What Are the Types of Forensic Images?
There are also three kinds of forensic images—physical, logical, and targeted. Take a look at their definitions below.
Getting a physical image of a hard drive is the best kind of forensic image, as you get all of the data on the drive. Apart from files, it also captures deleted space on the drive even if it has been recently formatted, deleted files, and file fragments. It helps in cases where suspects are believed to have deleted or tampered with evidence. As such, metadata (information about a file that users don’t usually see) is an essential factor.
A logical image of a hard drive obtains all active data. You can’t see deleted files, space, and file fragments. It works best for cases that only require the information a drive contains.

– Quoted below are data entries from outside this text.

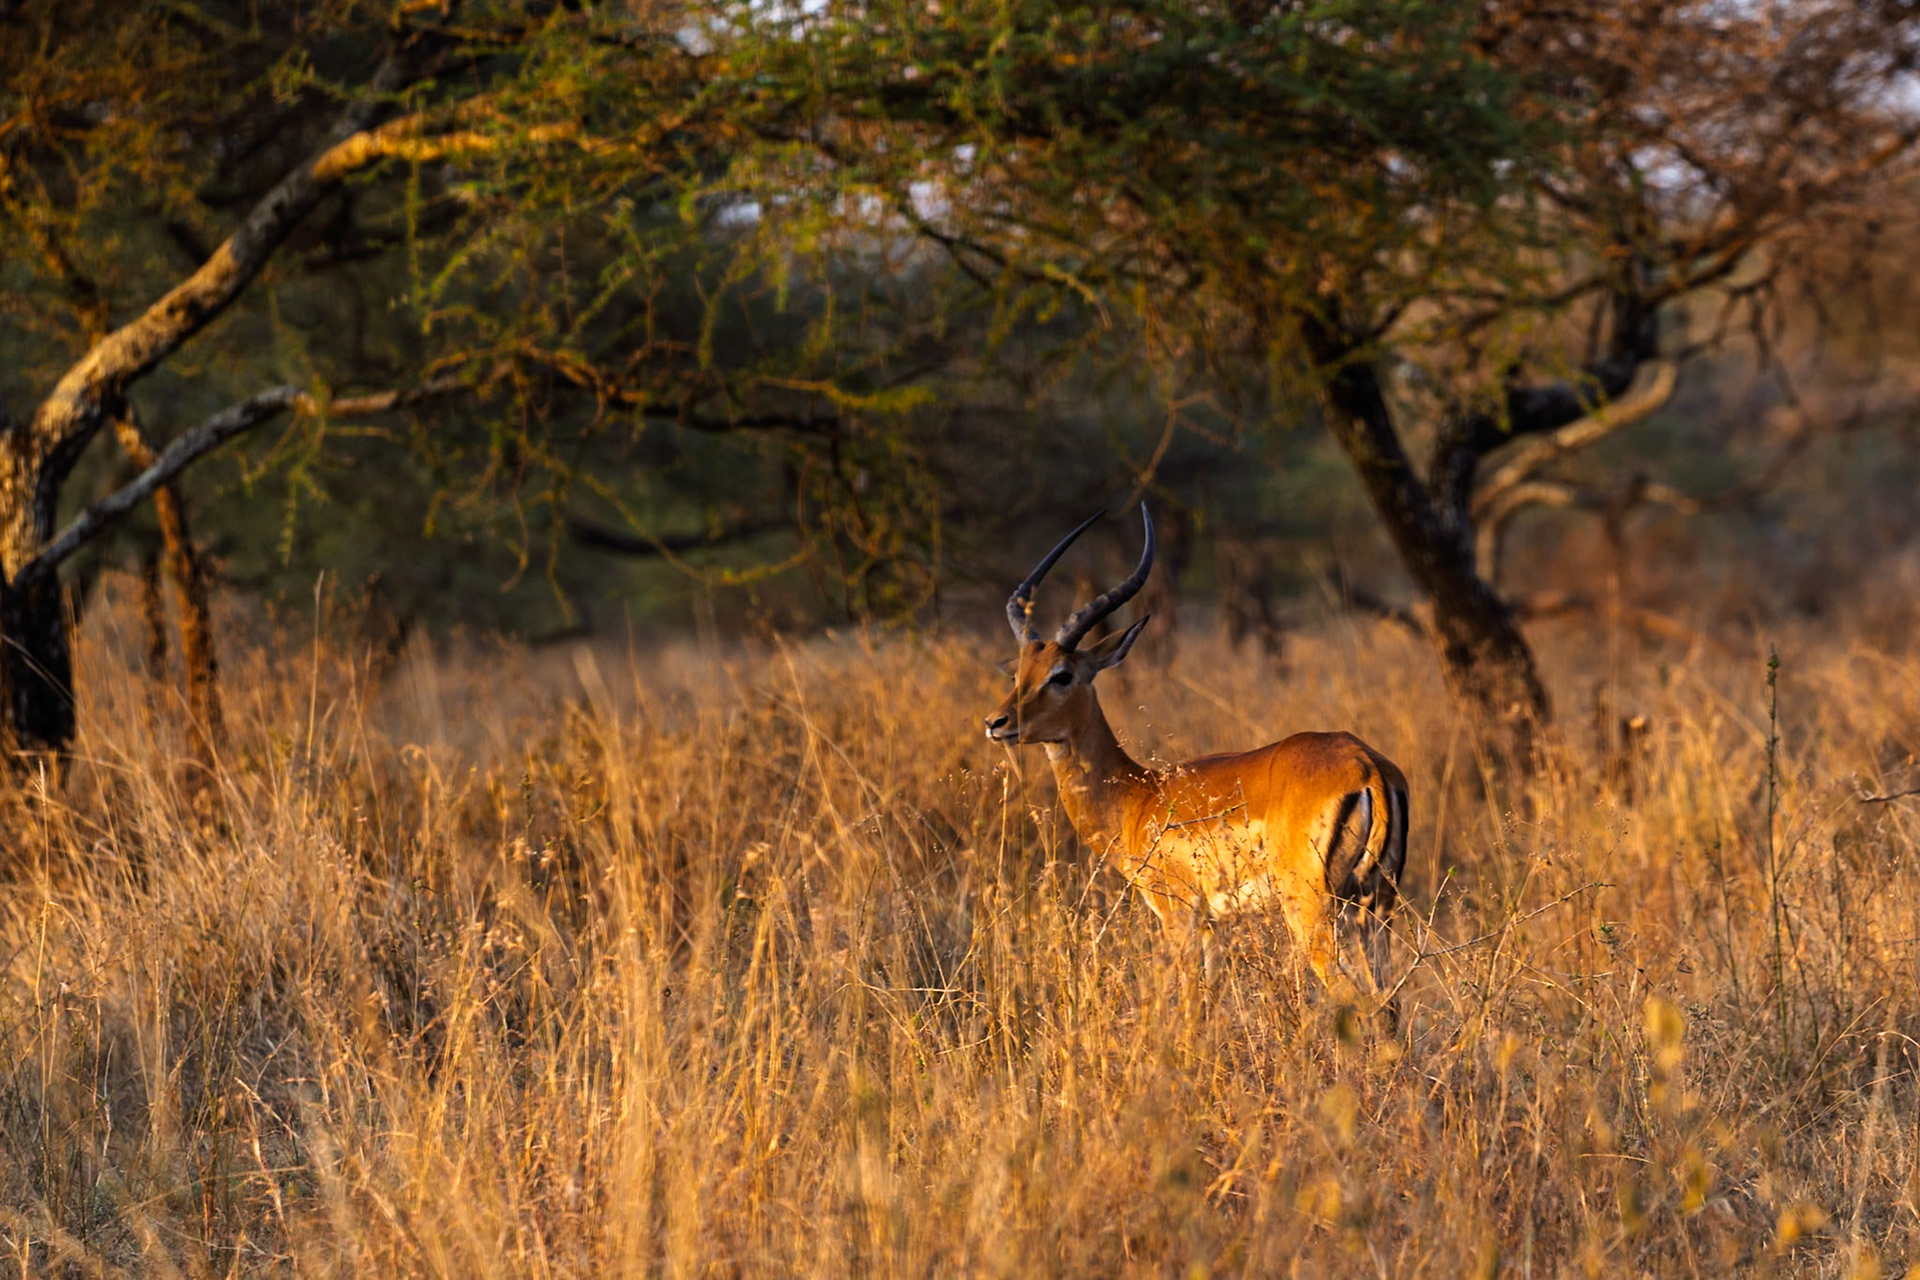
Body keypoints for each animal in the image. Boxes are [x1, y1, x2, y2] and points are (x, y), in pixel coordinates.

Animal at [984, 506, 1409, 1006]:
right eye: (1019, 672)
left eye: (1062, 674)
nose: (996, 722)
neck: (1138, 797)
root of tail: (1367, 766)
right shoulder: (1213, 926)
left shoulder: (1179, 917)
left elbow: (1188, 1007)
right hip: (1377, 909)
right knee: (1389, 1001)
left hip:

There are times when you know exactly what files or documents you need for your case. Selected documents can be copied to an image file to create a targeted collection. Using targeted forensic images decreases costs and labor since a much smaller dataset requires gathering and analysis.
What Do Tools for Forensic Image Gathering Do?
Various readily available software programs are used to get forensic images. Most courts accept forensic images as evidence. Such solutions can do the following:
- Find, decrypt, collect, and preserve forensic images from various devices while ensuring evidence integrity
- Allow seamless integration into most investigation workflows
- Clone data across several drives
- Let users preview data and assess potential evidence on a machine
- Make forensic images of the data, duplicating everything and disallowing modification of the original
Forensic images are a must when gathering evidence for any kind of case aided by technological tools. You learned what they are, how they are gathered, and what their kinds are here. You also learned about some popular forensic imaging software.